(Data items)
::::::::
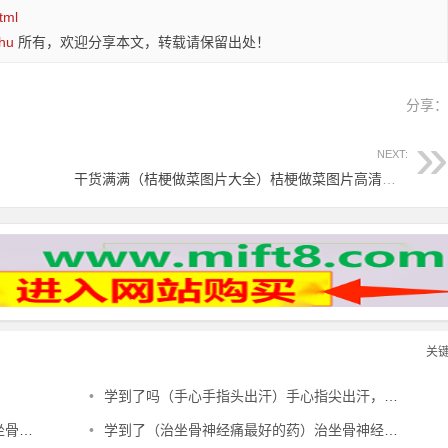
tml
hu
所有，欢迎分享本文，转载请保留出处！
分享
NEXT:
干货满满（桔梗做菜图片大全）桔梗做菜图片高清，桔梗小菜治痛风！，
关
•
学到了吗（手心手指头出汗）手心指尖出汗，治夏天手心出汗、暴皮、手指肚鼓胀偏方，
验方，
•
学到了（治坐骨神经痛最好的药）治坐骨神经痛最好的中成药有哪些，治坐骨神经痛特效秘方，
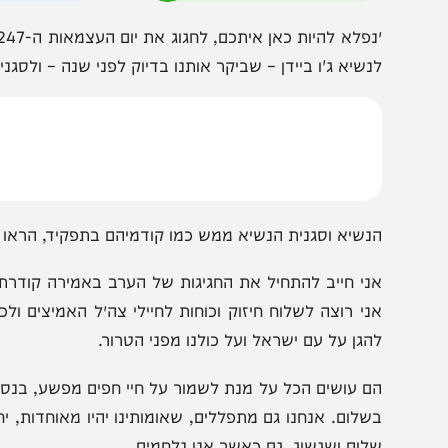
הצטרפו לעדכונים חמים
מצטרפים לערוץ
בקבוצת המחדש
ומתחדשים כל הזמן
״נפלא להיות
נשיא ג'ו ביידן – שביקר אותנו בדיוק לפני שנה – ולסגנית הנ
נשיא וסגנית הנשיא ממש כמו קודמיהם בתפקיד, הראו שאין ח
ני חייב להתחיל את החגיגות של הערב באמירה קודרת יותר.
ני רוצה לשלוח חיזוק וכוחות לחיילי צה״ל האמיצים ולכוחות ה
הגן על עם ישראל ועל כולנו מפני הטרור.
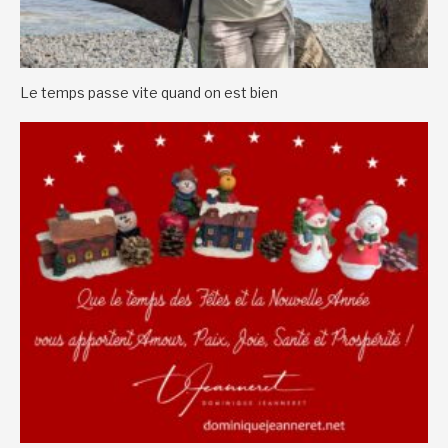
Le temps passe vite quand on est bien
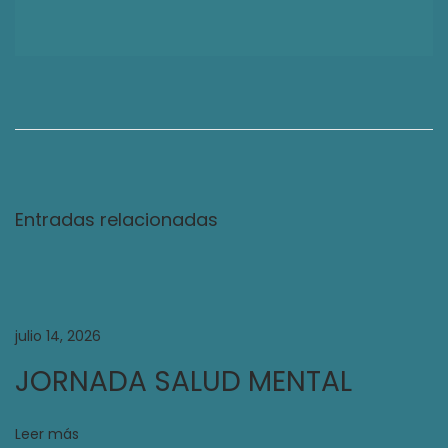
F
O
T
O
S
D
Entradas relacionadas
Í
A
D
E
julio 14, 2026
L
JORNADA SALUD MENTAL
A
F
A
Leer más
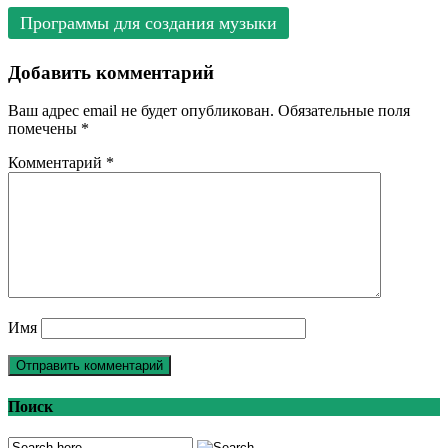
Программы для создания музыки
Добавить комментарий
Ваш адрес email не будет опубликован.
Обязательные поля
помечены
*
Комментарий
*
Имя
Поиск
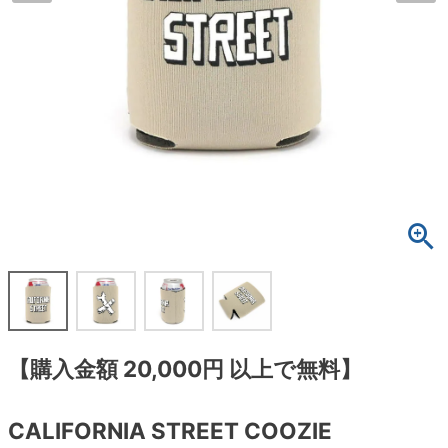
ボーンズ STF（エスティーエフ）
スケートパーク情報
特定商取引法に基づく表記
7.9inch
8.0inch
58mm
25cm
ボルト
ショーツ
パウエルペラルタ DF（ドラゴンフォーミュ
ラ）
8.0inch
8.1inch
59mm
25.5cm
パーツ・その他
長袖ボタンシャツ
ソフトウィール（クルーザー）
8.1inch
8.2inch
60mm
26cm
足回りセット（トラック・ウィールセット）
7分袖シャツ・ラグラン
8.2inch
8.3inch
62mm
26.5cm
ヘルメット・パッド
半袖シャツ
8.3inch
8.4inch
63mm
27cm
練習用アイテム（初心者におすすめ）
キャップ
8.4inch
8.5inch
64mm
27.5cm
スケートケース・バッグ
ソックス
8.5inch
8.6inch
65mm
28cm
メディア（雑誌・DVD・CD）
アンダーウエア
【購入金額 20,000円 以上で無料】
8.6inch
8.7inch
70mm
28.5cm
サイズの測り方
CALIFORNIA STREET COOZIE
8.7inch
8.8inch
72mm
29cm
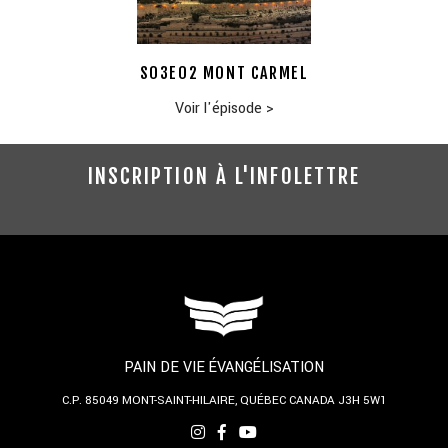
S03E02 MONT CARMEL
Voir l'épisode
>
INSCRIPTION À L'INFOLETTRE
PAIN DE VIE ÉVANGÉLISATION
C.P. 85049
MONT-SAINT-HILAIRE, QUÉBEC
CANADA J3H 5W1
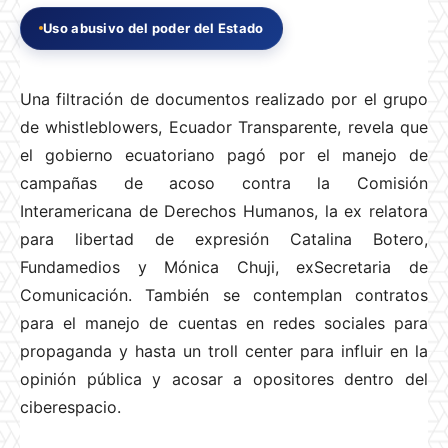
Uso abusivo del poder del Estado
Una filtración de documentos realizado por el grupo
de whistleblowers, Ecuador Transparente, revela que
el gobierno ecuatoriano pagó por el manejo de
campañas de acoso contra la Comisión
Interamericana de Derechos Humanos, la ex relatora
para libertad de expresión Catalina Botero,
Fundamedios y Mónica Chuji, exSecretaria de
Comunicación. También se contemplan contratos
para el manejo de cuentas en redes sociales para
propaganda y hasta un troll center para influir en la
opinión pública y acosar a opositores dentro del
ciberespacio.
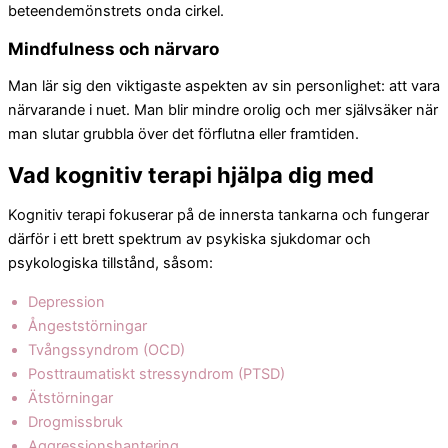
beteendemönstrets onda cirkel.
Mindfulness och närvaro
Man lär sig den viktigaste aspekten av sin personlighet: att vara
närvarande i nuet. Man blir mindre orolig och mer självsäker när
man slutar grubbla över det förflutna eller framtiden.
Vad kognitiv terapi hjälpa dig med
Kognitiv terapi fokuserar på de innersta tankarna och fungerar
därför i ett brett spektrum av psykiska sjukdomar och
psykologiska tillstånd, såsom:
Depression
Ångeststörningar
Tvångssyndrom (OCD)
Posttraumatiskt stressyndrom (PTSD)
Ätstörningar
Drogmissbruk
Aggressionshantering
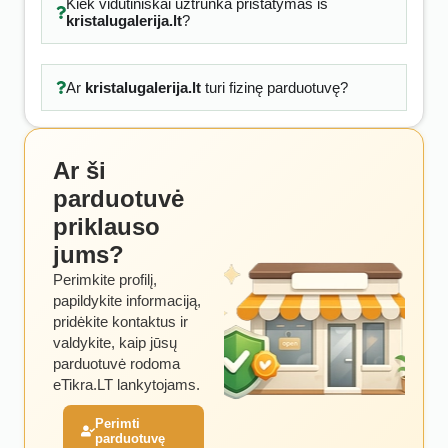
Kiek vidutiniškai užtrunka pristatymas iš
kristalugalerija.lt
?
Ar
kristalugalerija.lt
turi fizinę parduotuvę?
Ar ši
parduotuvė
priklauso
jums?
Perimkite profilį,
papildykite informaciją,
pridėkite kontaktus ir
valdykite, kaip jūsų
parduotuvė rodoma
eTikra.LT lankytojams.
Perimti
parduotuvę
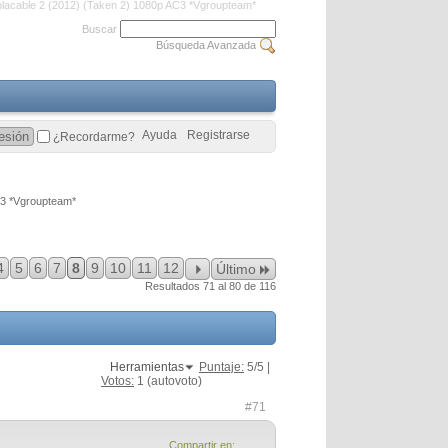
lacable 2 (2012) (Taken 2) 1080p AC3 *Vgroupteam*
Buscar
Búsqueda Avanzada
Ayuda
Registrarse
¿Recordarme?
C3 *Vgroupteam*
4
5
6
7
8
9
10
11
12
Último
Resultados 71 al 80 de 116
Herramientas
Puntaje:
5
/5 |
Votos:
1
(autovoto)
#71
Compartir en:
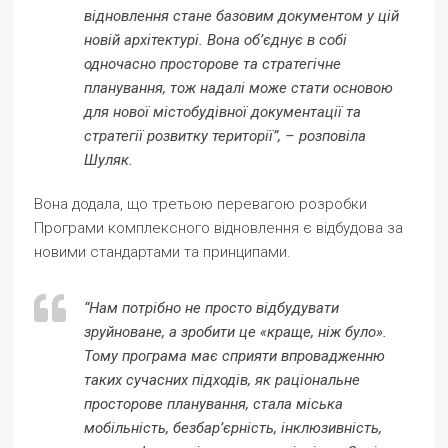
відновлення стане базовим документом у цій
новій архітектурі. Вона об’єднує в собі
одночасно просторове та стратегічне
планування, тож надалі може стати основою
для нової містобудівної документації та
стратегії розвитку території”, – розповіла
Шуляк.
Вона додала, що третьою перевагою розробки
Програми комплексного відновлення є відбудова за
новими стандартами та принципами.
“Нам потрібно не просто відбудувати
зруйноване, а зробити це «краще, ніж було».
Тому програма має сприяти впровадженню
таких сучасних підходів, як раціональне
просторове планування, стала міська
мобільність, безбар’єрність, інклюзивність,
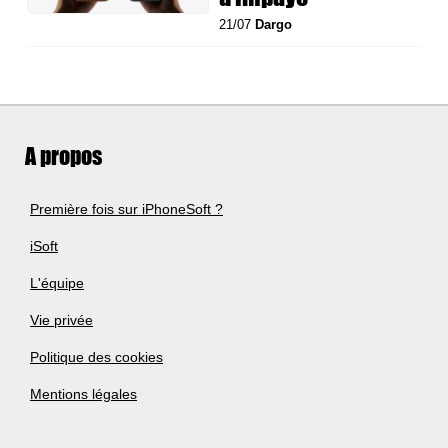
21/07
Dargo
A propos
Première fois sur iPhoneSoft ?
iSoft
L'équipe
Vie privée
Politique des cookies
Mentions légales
::::::::
## [YOUR TASK]
Omitting all images, retype each line of the records precisely.

## [EXERCISE RESULT]
tml
hu
所有，欢迎分享本文，转载请保留出处！
分享
NEXT:
干货满满（桔梗做菜图片大全）桔梗做菜图片高清，桔梗小菜治痛风！，
关
•
学到了吗（手心手指头出汗）手心指尖出汗，治夏天手心出汗、暴皮、手指肚鼓胀偏方，
验方，
•
学到了（治坐骨神经痛最好的药）治坐骨神经痛最好的中成药有哪些，治坐骨神经痛特效秘方，
הצטרפו לעדכונים חמים
מצטרפים לערוץ
בקבוצת המחדש
ומתחדשים כל הזמן
״נפלא להיות
נשיא ג'ו ביידן – שביקר אותנו בדיוק לפני שנה – ולסגנית הנ
נשיא וסגנית הנשיא ממש כמו קודמיהם בתפקיד, הראו שאין ח
ני חייב להתחיל את החגיגות של הערב באמירה קודרת יותר.
ני רוצה לשלוח חיזוק וכוחות לחיילי צה״ל האמיצים ולכוחות ה
הגן על עם ישראל ועל כולנו מפני הטרור.
Le temps passe vite quand on est bien
F
O
T
O
S
D
Entradas relacionadas
Í
A
D
E
julio 14, 2026
L
JORNADA SALUD MENTAL
A
F
A
Leer más
Программы для создания музыки
Добавить комментарий
Ваш адрес email не будет опубликован.
Обязательные поля
помечены
*
Комментарий
*
Имя
Поиск
ボーンズ STF（エスティーエフ）
スケートパーク情報
特定商取引法に基づく表記
7.9inch
8.0inch
58mm
25cm
ボルト
ショーツ
パウエルペラルタ DF（ドラゴンフォーミュ
ラ）
8.0inch
8.1inch
59mm
25.5cm
パーツ・その他
長袖ボタンシャツ
ソフトウィール（クルーザー）
8.1inch
8.2inch
60mm
26cm
足回りセット（トラック・ウィールセット）
7分袖シャツ・ラグラン
8.2inch
8.3inch
62mm
26.5cm
ヘルメット・パッド
半袖シャツ
8.3inch
8.4inch
63mm
27cm
練習用アイテム（初心者におすすめ）
キャップ
8.4inch
8.5inch
64mm
27.5cm
スケートケース・バッグ
ソックス
8.5inch
8.6inch
65mm
28cm
メディア（雑誌・DVD・CD）
アンダーウエア
【購入金額 20,000円 以上で無料】
8.6inch
8.7inch
70mm
28.5cm
サイズの測り方
CALIFORNIA STREET COOZIE
8.7inch
8.8inch
72mm
29cm
S03E02 MONT CARMEL
Voir l'épisode
>
INSCRIPTION À L'INFOLETTRE
PAIN DE VIE ÉVANGÉLISATION
C.P. 85049
MONT-SAINT-HILAIRE, QUÉBEC
CANADA J3H 5W1
Uso abusivo del poder del Estado
Una filtración de documentos realizado por el grupo
de whistleblowers, Ecuador Transparente, revela que
el gobierno ecuatoriano pagó por el manejo de
campañas de acoso contra la Comisión
Interamericana de Derechos Humanos, la ex relatora
para libertad de expresión Catalina Botero,
Fundamedios y Mónica Chuji, exSecretaria de
Comunicación. También se contemplan contratos
para el manejo de cuentas en redes sociales para
propaganda y hasta un troll center para influir en la
opinión pública y acosar a opositores dentro del
ciberespacio.
beteendemönstrets onda cirkel.
Mindfulness och närvaro
Man lär sig den viktigaste aspekten av sin personlighet: att vara
närvarande i nuet. Man blir mindre orolig och mer självsäker när
man slutar grubbla över det förflutna eller framtiden.
Vad kognitiv terapi hjälpa dig med
Kognitiv terapi fokuserar på de innersta tankarna och fungerar
därför i ett brett spektrum av psykiska sjukdomar och
psykologiska tillstånd, såsom:
Depression
Ångeststörningar
Tvångssyndrom (OCD)
Posttraumatiskt stressyndrom (PTSD)
Ätstörningar
Drogmissbruk
Aggressionshantering
Kiek vidutiniškai užtrunka pristatymas iš
kristalugalerija.lt
?
Ar
kristalugalerija.lt
turi fizinę parduotuvę?
Ar ši
parduotuvė
priklauso
jums?
Perimkite profilį,
papildykite informaciją,
pridėkite kontaktus ir
valdykite, kaip jūsų
parduotuvė rodoma
eTikra.LT lankytojams.
Perimti
parduotuvę
lacable 2 (2012) (Taken 2) 1080p AC3 *Vgroupteam*
Buscar
Búsqueda Avanzada
Ayuda
Registrarse
¿Recordarme?
C3 *Vgroupteam*
4
5
6
7
8
9
10
11
12
Último
Resultados 71 al 80 de 116
Herramientas
Puntaje:
5
/5 |
Votos:
1
(autovoto)
#71
Compartir en:
відновлення стане базовим документом у цій
новій архітектурі. Вона об’єднує в собі
одночасно просторове та стратегічне
планування, тож надалі може стати основою
для нової містобудівної документації та
стратегії розвитку території”, – розповіла
Шуляк.
Вона додала, що третьою перевагою розробки
Програми комплексного відновлення є відбудова за
новими стандартами та принципами.
“Нам потрібно не просто відбудувати
зруйноване, а зробити це «краще, ніж було».
Тому програма має сприяти впровадженню
таких сучасних підходів, як раціональне
просторове планування, стала міська
мобільність, безбар’єрність, інклюзивність,
21/07
Dargo
A propos
Première fois sur iPhoneSoft ?
iSoft
L'équipe
Vie privée
Politique des cookies
Mentions légales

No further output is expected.